### BRIEF:
Find each line below that includes "positivity", then copy it.

### COLLECTED DATA:
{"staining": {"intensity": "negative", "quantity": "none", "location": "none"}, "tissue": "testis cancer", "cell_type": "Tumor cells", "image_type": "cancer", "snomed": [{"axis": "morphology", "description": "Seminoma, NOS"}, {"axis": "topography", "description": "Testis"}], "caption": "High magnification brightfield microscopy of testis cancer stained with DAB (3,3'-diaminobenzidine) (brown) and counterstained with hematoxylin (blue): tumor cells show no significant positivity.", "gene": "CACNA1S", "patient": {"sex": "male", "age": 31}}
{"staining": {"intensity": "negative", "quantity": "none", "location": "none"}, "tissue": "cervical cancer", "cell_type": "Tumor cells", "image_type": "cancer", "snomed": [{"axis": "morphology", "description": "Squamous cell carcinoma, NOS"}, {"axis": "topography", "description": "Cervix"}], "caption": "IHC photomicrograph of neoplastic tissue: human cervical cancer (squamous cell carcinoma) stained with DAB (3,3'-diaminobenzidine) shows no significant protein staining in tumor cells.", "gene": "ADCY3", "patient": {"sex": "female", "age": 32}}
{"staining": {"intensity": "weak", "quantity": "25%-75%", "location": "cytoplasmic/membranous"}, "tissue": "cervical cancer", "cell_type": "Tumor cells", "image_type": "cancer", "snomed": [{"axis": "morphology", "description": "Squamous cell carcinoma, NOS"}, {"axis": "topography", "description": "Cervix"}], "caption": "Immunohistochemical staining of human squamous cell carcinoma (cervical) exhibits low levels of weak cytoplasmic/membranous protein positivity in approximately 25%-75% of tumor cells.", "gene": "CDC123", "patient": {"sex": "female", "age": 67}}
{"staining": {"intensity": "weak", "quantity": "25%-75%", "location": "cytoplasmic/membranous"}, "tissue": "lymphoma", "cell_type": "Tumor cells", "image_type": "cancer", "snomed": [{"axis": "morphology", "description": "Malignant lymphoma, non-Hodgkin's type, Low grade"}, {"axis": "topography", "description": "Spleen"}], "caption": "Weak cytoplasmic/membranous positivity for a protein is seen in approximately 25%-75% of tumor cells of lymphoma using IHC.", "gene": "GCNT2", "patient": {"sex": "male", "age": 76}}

### ANSWER BELOW:
{"staining": {"intensity": "negative", "quantity": "none", "location": "none"}, "tissue": "testis cancer", "cell_type": "Tumor cells", "image_type": "cancer", "snomed": [{"axis": "morphology", "description": "Seminoma, NOS"}, {"axis": "topography", "description": "Testis"}], "caption": "High magnification brightfield microscopy of testis cancer stained with DAB (3,3'-diaminobenzidine) (brown) and counterstained with hematoxylin (blue): tumor cells show no significant positivity.", "gene": "CACNA1S", "patient": {"sex": "male", "age": 31}}
{"staining": {"intensity": "weak", "quantity": "25%-75%", "location": "cytoplasmic/membranous"}, "tissue": "cervical cancer", "cell_type": "Tumor cells", "image_type": "cancer", "snomed": [{"axis": "morphology", "description": "Squamous cell carcinoma, NOS"}, {"axis": "topography", "description": "Cervix"}], "caption": "Immunohistochemical staining of human squamous cell carcinoma (cervical) exhibits low levels of weak cytoplasmic/membranous protein positivity in approximately 25%-75% of tumor cells.", "gene": "CDC123", "patient": {"sex": "female", "age": 67}}
{"staining": {"intensity": "weak", "quantity": "25%-75%", "location": "cytoplasmic/membranous"}, "tissue": "lymphoma", "cell_type": "Tumor cells", "image_type": "cancer", "snomed": [{"axis": "morphology", "description": "Malignant lymphoma, non-Hodgkin's type, Low grade"}, {"axis": "topography", "description": "Spleen"}], "caption": "Weak cytoplasmic/membranous positivity for a protein is seen in approximately 25%-75% of tumor cells of lymphoma using IHC.", "gene": "GCNT2", "patient": {"sex": "male", "age": 76}}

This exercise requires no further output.